During 2013 and 2014, a “Cross-Industry RE Finance Group” produced “A Vision for Real Estate Finance in the UK”. One of the major aspects of this vision was the need to reform the valuation process of CRE assets for secured lending purposes. Crosby and Hughes (2011) had already published work on bank lending valuations and illustrated how a different cash-flow modelling approach to valuation would have identified the impending downturn in CRE prices in 2005, two years earlier than the eventual crash. Normally, bank lending valuation does not attempt to do anything more than identify or verify the current correct exchange price and this valuation figure does not provide any further advice concerning the ability of the asset to act as security for the whole period of the loan.
Crosby and Hughes (2011) informed the final vision report in 2014. From 2014 to the present and Professor Crosby played a leading role in shaping the approach of both industry and Government to subsequent reform of the bank lending valuation process. Firstly, following on from the Vision Report, he acted as a lead author of the 2017 industry report developing different forms of valuation modelling and back-testing those models to see if they identified the downturn. The back-testing extended to previous CRE market downturns and crucial findings included the nature of different downturns, which explained why certain models picked up some elements of the downturns, but not all.
Secondly, he acted as consultant to the BoE and helped develop its modelling of CRE markets and the model’s use in stress testing the UK financial system. This work is cited in its Financial Stability Reports and has been discussed with the International Monetary Fund, which is developing its own responses to global CRE financial stability issues.
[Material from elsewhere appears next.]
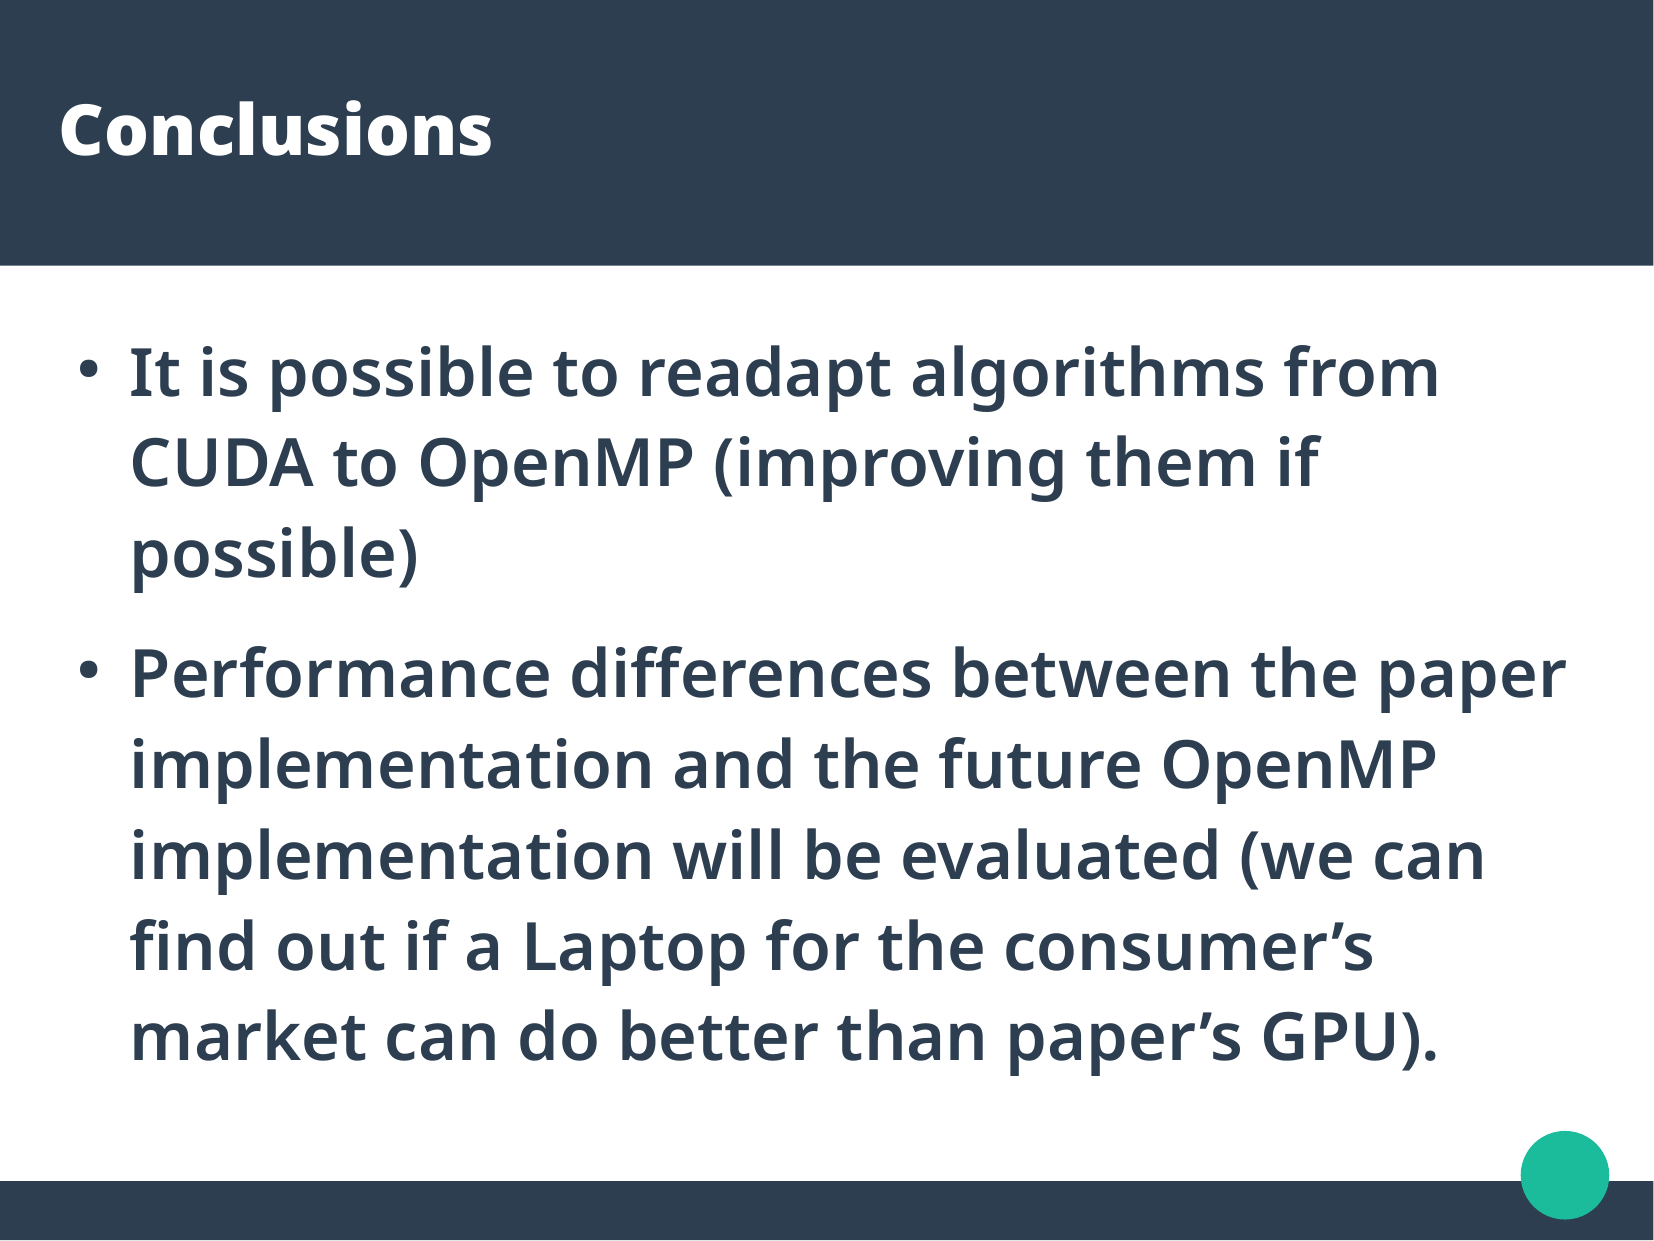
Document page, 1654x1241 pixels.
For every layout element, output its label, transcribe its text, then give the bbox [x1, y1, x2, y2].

title Conclusions [59, 49, 1595, 207]
list It is possible to readapt algorithms from CUDA to OpenMP (improving them if possible) Performance differences between the paper implementation and the future OpenMP implementation will be evaluated (we can find out if a Laptop for the consumer’s market can do better than paper’s GPU). [59, 324, 1595, 1152]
Thirdly, in 2019-2020, Professor Crosby and Dr Devaney, in collaboration with Cambridge University, undertook further BoE-supported and industry-funded research developing the long-term valuation and market analysis modelling of the UK market. In 2020, the BoE stated that it intends to use the more sophisticated modelling recommended in that report in its stress testing and financial stability modelling of CRE lending markets.
Finally, Reading has been instrumental in guiding the valuers’ response to the development of long-term valuation approaches. Professor Crosby was lead author of the Royal Institution of Chartered Surveyors (RICS) professional guidance on bank lending valuations for the UK and Europe. He has since taken on lead authorship of advice in 2021 to the EU on their potential adoption within their Credit Requirements Regulations of a new definition of prudent valuation, included in the Bank for International Settlements’ Basel III accord. This advice was steered by the three major global and European valuation standard setters (the International Valuation Standards Council, The European Group of Valuers’ Associations and the Royal Institution of Chartered Surveyors), with the aim of providing a conceptual and practical framework for any adoption of long-term valuation approaches across Europe.